For those children in foster care who cannot make the transition to living permanently in a new family after they've been removed from their birth family, boarding schools might be a better option than institutions of child-rearing, where the children are allowed frequent (supervised) visits with their birth families, but know that they will not return to live in the same house with them until they may choose to do so at the age of 18. We would not be attempting to replicate or replace a child's relationship with their birth parent(s), but would rather be containing that relationship in a safe mechanism while allowing the child to be "raised" in an environment that would not undermine the primary quality of the birth parent relationship. Many foster care alumni talk about wishing they had had such an option: the ability to stay emotionally joined to their birth families, but safe until they could re-enter their families of origin on more equal footing as an adult.

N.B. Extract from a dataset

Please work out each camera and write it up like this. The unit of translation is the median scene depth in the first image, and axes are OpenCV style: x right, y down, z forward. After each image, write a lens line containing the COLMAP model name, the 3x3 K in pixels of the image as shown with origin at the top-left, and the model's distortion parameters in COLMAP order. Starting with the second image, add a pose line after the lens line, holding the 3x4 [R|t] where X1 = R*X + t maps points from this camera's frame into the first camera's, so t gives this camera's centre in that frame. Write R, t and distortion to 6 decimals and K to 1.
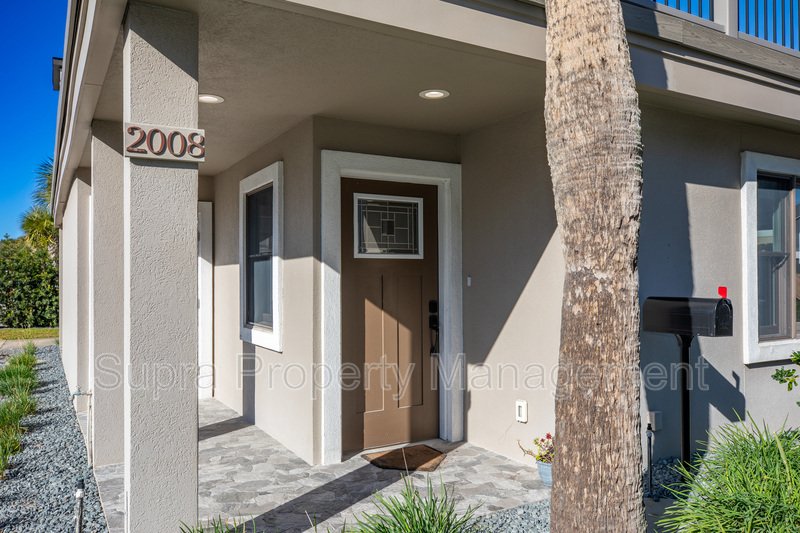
lens RADIAL K [[607.5, 0, 384.7], [0, 607.5, 272.0], [0, 0, 1]] dist [0.001274, 0.003660]
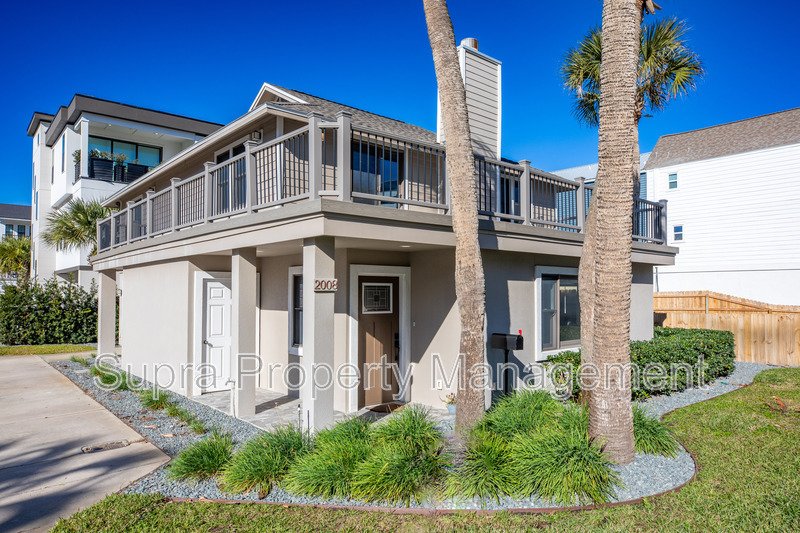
lens RADIAL K [[519.4, 0, 400.0], [0, 519.4, 266.5], [0, 0, 1]] dist [0.066652, -0.000349]
pose [[0.980714, 0.019118, 0.194513, -0.275287], [-0.011372, 0.999100, -0.040859, -0.113076], [-0.195119, 0.037859, 0.980049, -0.801289]]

Of course, it would be excellent to have the alternative of high-quality, developmentally appropriate, and stable institutional child-rearing for those situations where neither birth-family-through-glass nor foster care (or foster/adoption) were possible. But I don't see it being realizable in our current work world.

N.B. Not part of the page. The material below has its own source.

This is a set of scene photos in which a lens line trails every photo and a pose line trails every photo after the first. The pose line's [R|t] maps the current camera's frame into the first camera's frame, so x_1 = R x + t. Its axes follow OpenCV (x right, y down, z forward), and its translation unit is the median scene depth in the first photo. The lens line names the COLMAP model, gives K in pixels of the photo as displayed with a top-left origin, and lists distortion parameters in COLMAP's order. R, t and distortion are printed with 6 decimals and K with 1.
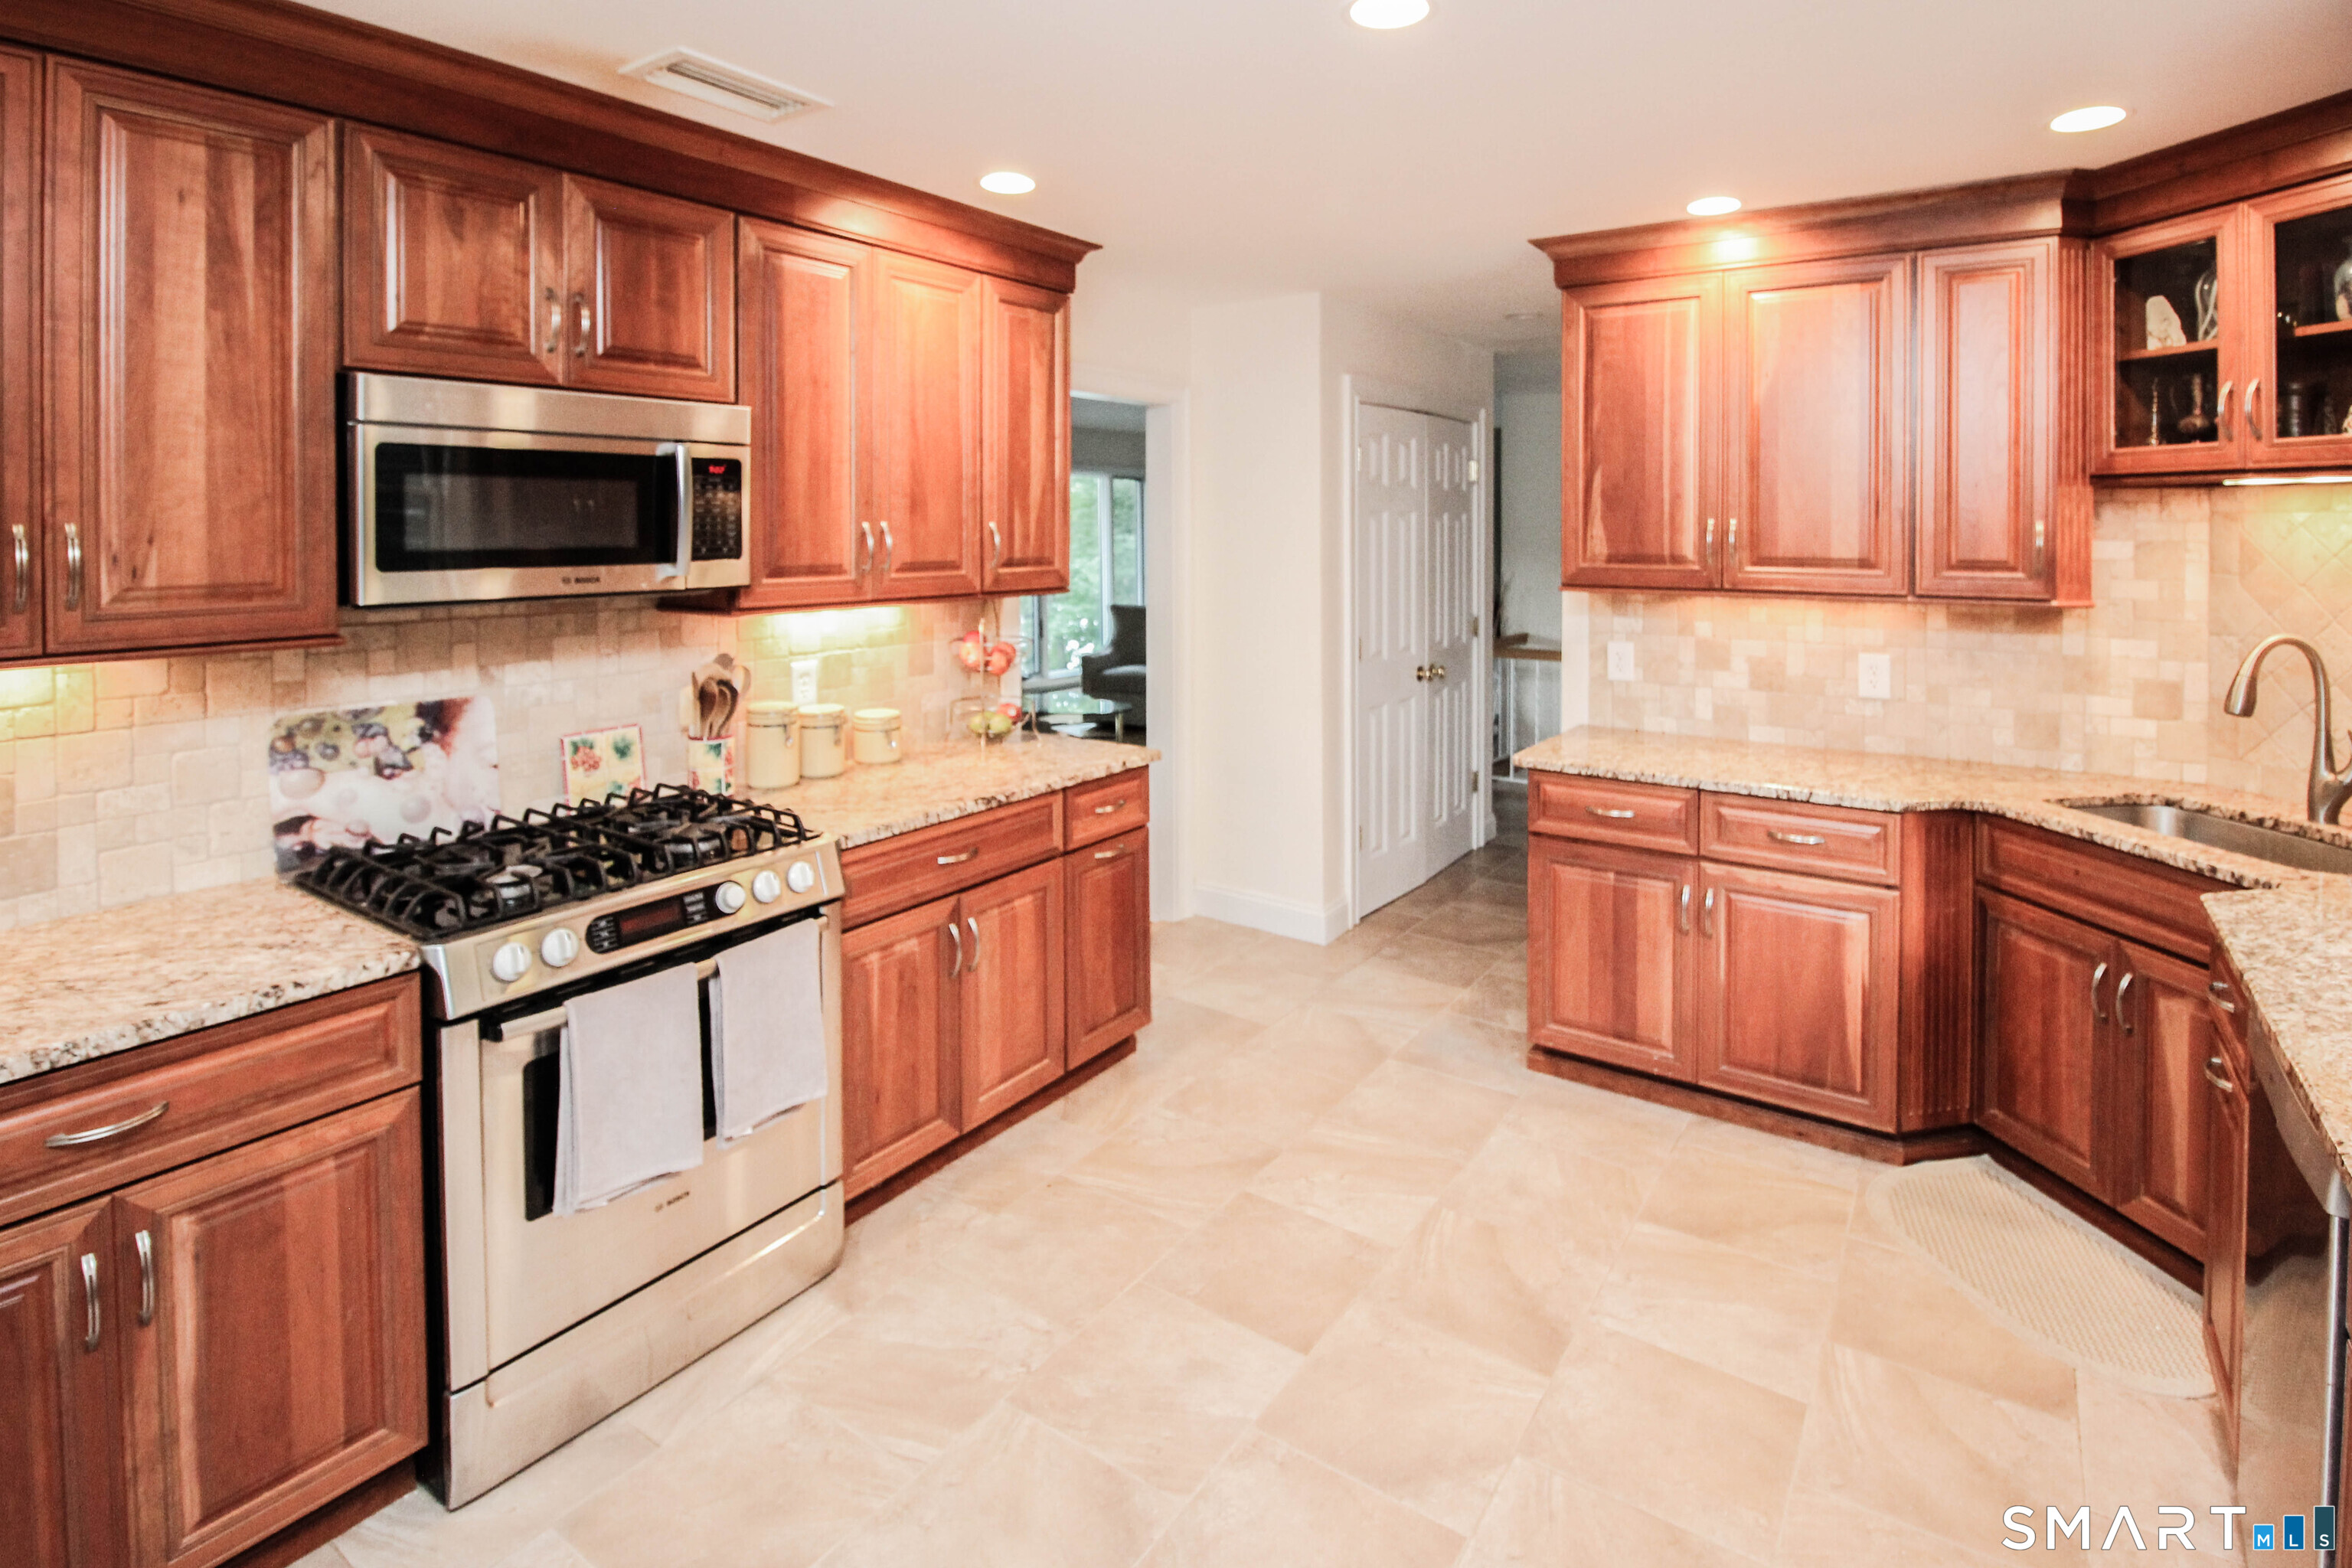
lens RADIAL K [[1154.2, 0, 1175.4], [0, 1154.2, 539.9], [0, 0, 1]] dist [-0.004023, -0.000628]
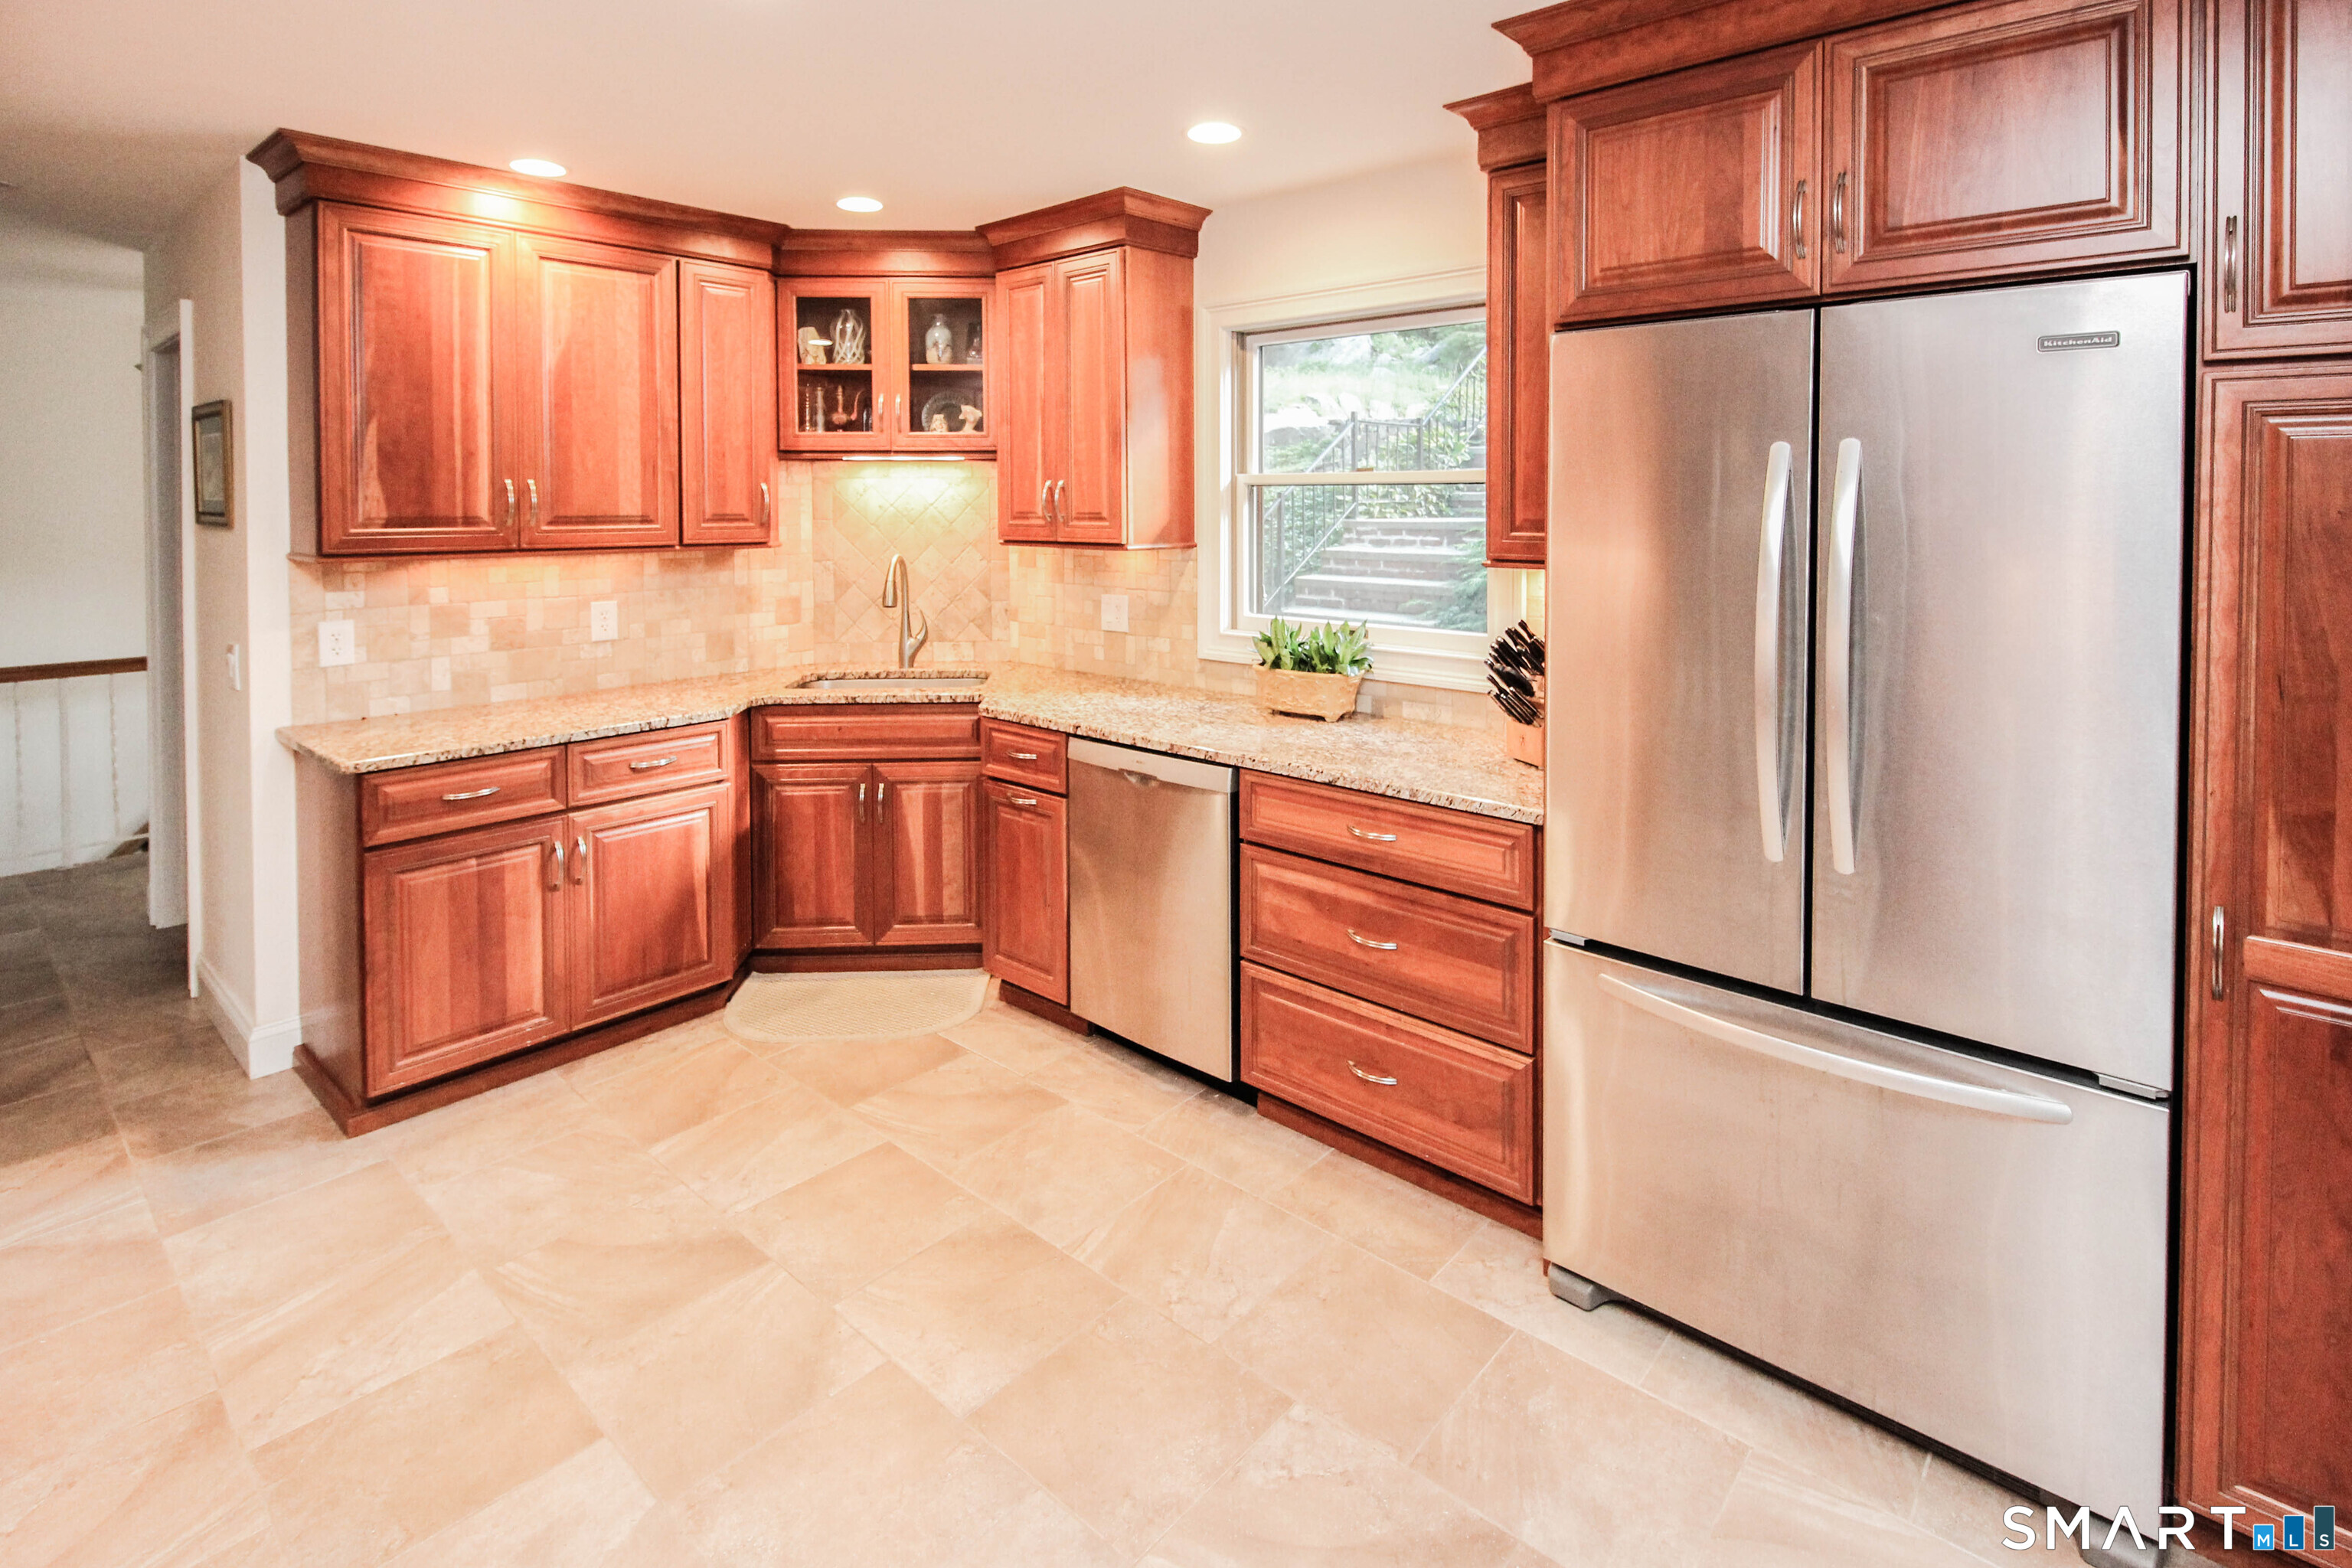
lens RADIAL K [[1193.9, 0, 1176.3], [0, 1193.9, 519.9], [0, 0, 1]] dist [0.001749, 0.000426]
pose [[0.115925, -0.019279, 0.993071, -0.513500], [0.014903, 0.999733, 0.017669, 0.008147], [-0.993146, 0.012752, 0.116181, 0.330976]]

Hi-- as usual,your points are well-taken. I would suggest that the way to prevent the constant turnover is to give adequate salaries to the people who care for children, but that's not very likely in the real world, is it?
DeletePlease understand that I am not arguing that we get rid of fostering and adoption and replace them with institutionalization. What I'm trying to do is to examine with care certain research that is being used as basis of legislation and decision-making in several countries, even though-- in my opinion-- it is "not ready for prime time".
Generalizing from one country to another may not work very well. As the paper by Victor Groza that I cited points out, children in high-resource countries tend to be in care for different reasons than children in low-resource countries. The latter may not have been "removed" but may have ongoing relationships with family members that could be easier to maintain through institutional care than in a foster family. It's hard to imagine even the best-trained and best-intentioned foster parents doing all the work of maintaining the child's connections with the bio family, arranging meetings etc., and at the same time managing boundaries so they don't end up "fostering" the rest of the family too.
My position is that we need a range of care options and flexibility in the way each option operates. I'm arguing against the belief that institutions must all be phased out and foster care or adoption become the only choices. [This is what CHIFF proposes not only for the U.S. but for all countries.] I'm also arguing that institutions with plenty of resources and staff can do a much better job than the Romanian
orphanages involved in the BEIP.
I agree whole-heartedly with your Open Adoption suggestion, but I do have to query whether it jibes with the motivations of many adoptive or foster parents, and what kinds of services such caregivers would need before they could effectively handle their contacts with the bio families.
Thanks for your report from the trenches-- always valuable!